阅读文本:
━━━━

您可使用Tunnel对表/分区的数据进行批量上传与下载,也可通过流式数据通道将数据写入表/分区。

初始化Tunnel

Tunnel的初始化示例代码如下。您可使用访问凭证配置方式中的任意一种方法来创建ODPS对象,为了方便,接下来的示例代码中,都使用config.ini中加载AK的方法。

package main

import (
	"fmt"
	"github.com/aliyun/aliyun-odps-go-sdk/odps"
	"github.com/aliyun/aliyun-odps-go-sdk/odps/account"
	"github.com/aliyun/aliyun-odps-go-sdk/odps/tunnel"
	"log"
)

func main() {
	// 从配置文件中获取配置信息
	conf, err := odps.NewConfigFromIni("./config.ini")
	if err != nil {
		log.Fatalf("%+v", err)
	}

	// 初始化ODPS
	aliAccount := account.NewAliyunAccount(conf.AccessId, conf.AccessKey)
	odpsIns := odps.NewOdps(aliAccount, conf.Endpoint)
	odpsIns.SetDefaultProjectName(conf.ProjectName)
	project := odpsIns.DefaultProject()

	// 获取Tunnel Endpoint
	tunnelEndpoint, err := project.GetTunnelEndpoint()
	if err != nil {
		log.Fatalf("%+v", err)
	}
	fmt.Println("tunnel endpoint: " + tunnelEndpoint)
	
	// 初始化Tunnel
	tunnelIns := tunnel.NewTunnel(odpsIns, tunnelEndpoint)
	
	println("%+v", tunnelIns)
}

批量数据上传

上传表或分区数据时,在初始化Tunnel后,需要进行如下操作:

  1. 创建UploadSession,指定要将数据上传到哪张表/分区,以及指定上传数据使用的压缩算法等。

  2. 使用UploadSession创建Writer,Writer进行数据上传,一个Writer上传的数据被称为一个Block,使用一个INT类型值作为Block ID。为了提高上传速度,可以创建多个Writer进行并发数据上传。

  3. Writer上传数据完毕后,需要调用UploadSession.commit来最终完成上传,commit需要指定Block ID列表。

    package main
    
    import (
    	"fmt"
    	"github.com/aliyun/aliyun-odps-go-sdk/odps"
    	"github.com/aliyun/aliyun-odps-go-sdk/odps/account"
    	"github.com/aliyun/aliyun-odps-go-sdk/odps/data"
    	"github.com/aliyun/aliyun-odps-go-sdk/odps/datatype"

━━━━

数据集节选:
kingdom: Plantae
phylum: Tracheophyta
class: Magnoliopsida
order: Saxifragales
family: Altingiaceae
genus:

━━━━

任务要求:
从最后一行之后接着续写这篇介绍Tunnel数据上传与下载的文本。 这些条目取自另一来源。

书面回答:
    	"github.com/aliyun/aliyun-odps-go-sdk/odps/tableschema"
    	"github.com/aliyun/aliyun-odps-go-sdk/odps/tunnel"
    	"log"
    )
    
    func main() {
    	// 从配置文件中获取配置信息
    	conf, err := odps.NewConfigFromIni("./config.ini")
    	if err != nil {
    		log.Fatalf("%+v", err)
    	}
    
    	// 初始化ODPS
    	aliAccount := account.NewAliyunAccount(conf.AccessId, conf.AccessKey)
    	odpsIns := odps.NewOdps(aliAccount, conf.Endpoint)
    	odpsIns.SetDefaultProjectName(conf.ProjectName)
    	project := odpsIns.DefaultProject()
    
    	// 初始化Tunnel
    	tunnelEndpoint, err := project.GetTunnelEndpoint()
    	if err != nil {
    		log.Fatalf("%+v", err)
    	}
    	fmt.Println("tunnel endpoint: " + tunnelEndpoint)
    	tunnelIns := tunnel.NewTunnel(odpsIns, tunnelEndpoint)
    
            // 创建一个UploadSession,指定要写入的表/分区
    	session, err := tunnelIns.CreateUploadSession(
    		project.Name(),
    		"all_types_demo",
    		tunnel.SessionCfg.WithPartitionKey("p1=20,p2='hangzhou'"),
    		tunnel.SessionCfg.WithDefaultDeflateCompressor(),
    	)
    	if err != nil {
    		log.Fatalf("%+v", err)
    	}
    
    	writerNum := 3
    	blockIds := make([]int, writerNum)
    	for i := 0; i < writerNum; i++ {
    		blockIds[i] = i
    	}
    
    	errChan := make(chan error, writerNum)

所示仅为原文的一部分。